:: REQUIRED TASK ::
In the text below about where gemstones come from, what share of all colored gems are mined by artisanal and small-scale miners?

:: PROVIDED TEXT ::
>>>

Behind every piece of jewelry is a long supply chain. Often, it starts with a miner – the person who collected the gold for the band around your finger or dug from the earth the stone that dangles around your neck. If you’re wearing a colored gemstone – a ruby, a sapphire, a garnet, an emerald – it likely was mined by an artisanal or small-scale miner, as the vast majority of gemstones come from artisanal and small-scale mining (ASM) sources.
80-90% of all colored gems are mined by artisanal & small-scale miners.
Do you know who that miner is? Does she mine legally? Does she use safety equipment? Was she paid fairly? Does she know the value of her gemstones?
Moyo Gemstones wants the answer to all of those questions to be yes. Which is why, born out of a highly successful collaboration between Pact and the Gemological Institute of America, and made into something even greater by additional partners along the way, Moyo Gems has been formed.

<<<

:: DATA SHOWN ::

>>>

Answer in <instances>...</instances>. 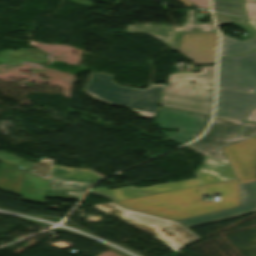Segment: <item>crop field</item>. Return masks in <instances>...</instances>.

<<<

:: RESPONSE ::
80-90%